Recently I've inherited a project build in MSSQL that needs to be converting into MySQL. For anyone who has looked into this you'll quickly realise its not a simple conversion. There are a few tools you can try and also a manual way.
## First the manual way:
This involved writing a script that will read from a MSSQL database and write to a MySQL database, all these scripts are in the same folder:
For the database calls I modified my PDO Wrapper, this version can be accessed at https://github.com/dcblogdev/pdo-wrapper/blob/mssql/src/Database.php
I then include db.php into a config.php file. Set up credentials for the MSSQL that I call `$old` and the credentials for the MySQL database that I call $new
<?php
require 'db.php';
$old_username = 'username';
$old_password = 'password';
$old_database = 'databasse';
$old_host = 'ip address';
$old_type = 'mssql';
$new_username = 'username';
$new_password = 'password';
$new_database = 'databasse';
$new_host = 'ip address';
$new_type = 'mysql';
$old = Database::get($old_username, $old_password, $old_database, $old_host, $old_type);
$new = Database::get($new_username, $new_password, $new_database, $new_host, $new_type);
I then include config.php into any file I want to run the conversion on.
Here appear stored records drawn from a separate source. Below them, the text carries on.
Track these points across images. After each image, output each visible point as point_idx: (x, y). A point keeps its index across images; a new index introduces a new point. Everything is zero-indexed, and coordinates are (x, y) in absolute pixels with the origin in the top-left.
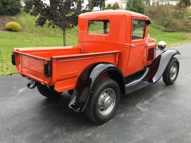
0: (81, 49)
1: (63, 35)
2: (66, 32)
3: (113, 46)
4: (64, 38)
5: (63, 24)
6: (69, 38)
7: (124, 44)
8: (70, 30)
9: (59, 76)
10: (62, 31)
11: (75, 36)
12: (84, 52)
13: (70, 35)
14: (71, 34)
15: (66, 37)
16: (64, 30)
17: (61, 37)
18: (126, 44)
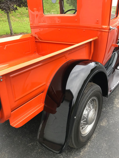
0: (35, 37)
1: (7, 19)
2: (10, 15)
3: (84, 30)
4: (9, 22)
5: (6, 7)
6: (13, 22)
7: (100, 27)
8: (15, 12)
9: (15, 102)
10: (6, 15)
11: (19, 19)
12: (40, 41)
13: (14, 19)
14: (15, 17)
15: (11, 21)
16: (8, 13)
17: (6, 22)
18: (104, 27)
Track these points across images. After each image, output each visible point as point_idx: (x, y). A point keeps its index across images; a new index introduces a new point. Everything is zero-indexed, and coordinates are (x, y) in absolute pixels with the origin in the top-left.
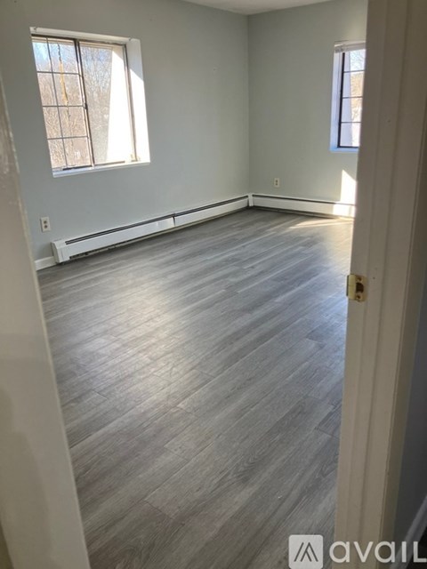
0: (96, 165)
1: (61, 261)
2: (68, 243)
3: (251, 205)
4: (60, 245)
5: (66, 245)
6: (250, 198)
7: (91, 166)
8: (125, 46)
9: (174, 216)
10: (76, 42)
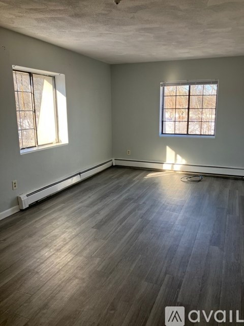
0: (38, 146)
1: (24, 208)
2: (28, 195)
3: (114, 164)
4: (23, 197)
5: (27, 198)
6: (114, 161)
7: (35, 146)
8: (54, 77)
9: (80, 174)
10: (31, 74)
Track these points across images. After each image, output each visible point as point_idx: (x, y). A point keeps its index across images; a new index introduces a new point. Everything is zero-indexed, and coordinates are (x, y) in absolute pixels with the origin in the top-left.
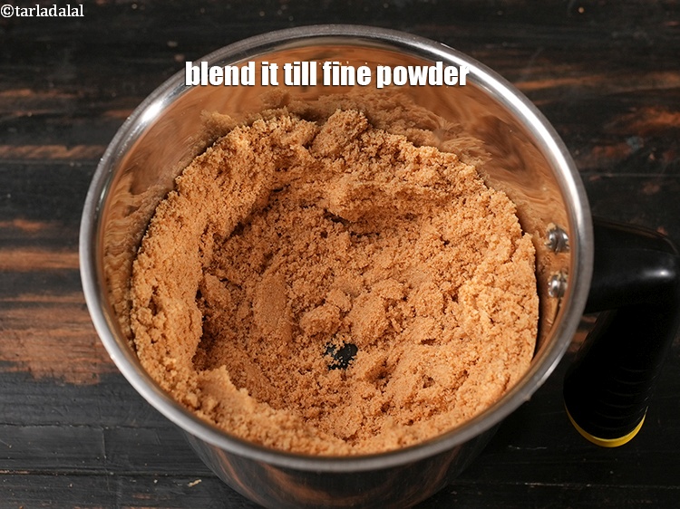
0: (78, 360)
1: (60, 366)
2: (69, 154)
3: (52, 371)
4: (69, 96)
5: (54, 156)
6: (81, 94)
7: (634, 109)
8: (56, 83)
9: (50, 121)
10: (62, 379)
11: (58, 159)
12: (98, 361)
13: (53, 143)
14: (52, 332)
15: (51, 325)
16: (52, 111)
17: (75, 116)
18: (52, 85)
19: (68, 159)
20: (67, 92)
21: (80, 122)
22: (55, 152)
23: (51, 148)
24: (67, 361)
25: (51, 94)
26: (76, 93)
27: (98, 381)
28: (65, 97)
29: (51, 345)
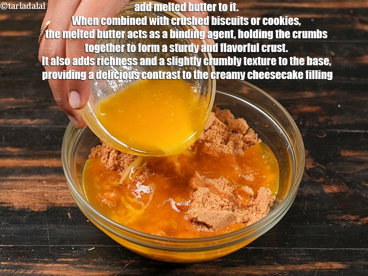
0: (36, 201)
1: (28, 204)
2: (32, 122)
3: (24, 206)
4: (32, 101)
5: (25, 123)
6: (38, 100)
7: (292, 105)
8: (26, 96)
9: (23, 110)
10: (28, 209)
11: (27, 124)
12: (46, 202)
13: (25, 118)
14: (24, 191)
15: (23, 188)
16: (25, 106)
17: (35, 108)
18: (24, 97)
19: (32, 124)
20: (31, 99)
21: (37, 110)
22: (25, 122)
23: (24, 120)
24: (31, 202)
25: (24, 100)
26: (35, 99)
27: (45, 210)
28: (30, 101)
29: (23, 196)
I truncate the new table so I can run the script as needed. Next I select all records from a table using the $old connection, loop over the data and insert into the MySQL database using the $new connection.
<?php
require 'config.php';
$new->truncate('car_parking');
$rows = $old->select("SELECT * from dbo.CarParking");
foreach ($rows as $row) {
$data = [
'id' => $row->CarParkingID,
'title' => $row->Title,
];
$new->insert('car_parking', $data);
}
At any time I can run this in a terminal/command prompt by typing php followed by the filename ie `php carparking.php`
This will work but if you are working with a large database it will take a long time to write the queries for all tables.
Tools
MySQL Workbench
You can use MySQL Workbench to run a migration wizard. I found it fairly complicated to setup and slow going and worse some tables that were see as the wrong format were missed entirly.
MS SQL to MySQL converter
The MSSQL-to-MySQL converter works great, it's easy to setup assuming both databases are on the same machine. You can convert directly into a MySQL database or to a SQL file. Either specifing specific tables or all tables. The trail version is limited to 50 records for a complete conversion you will need to buy the product. At $49 is a bargain will save hours of work, I highly recommend this approach.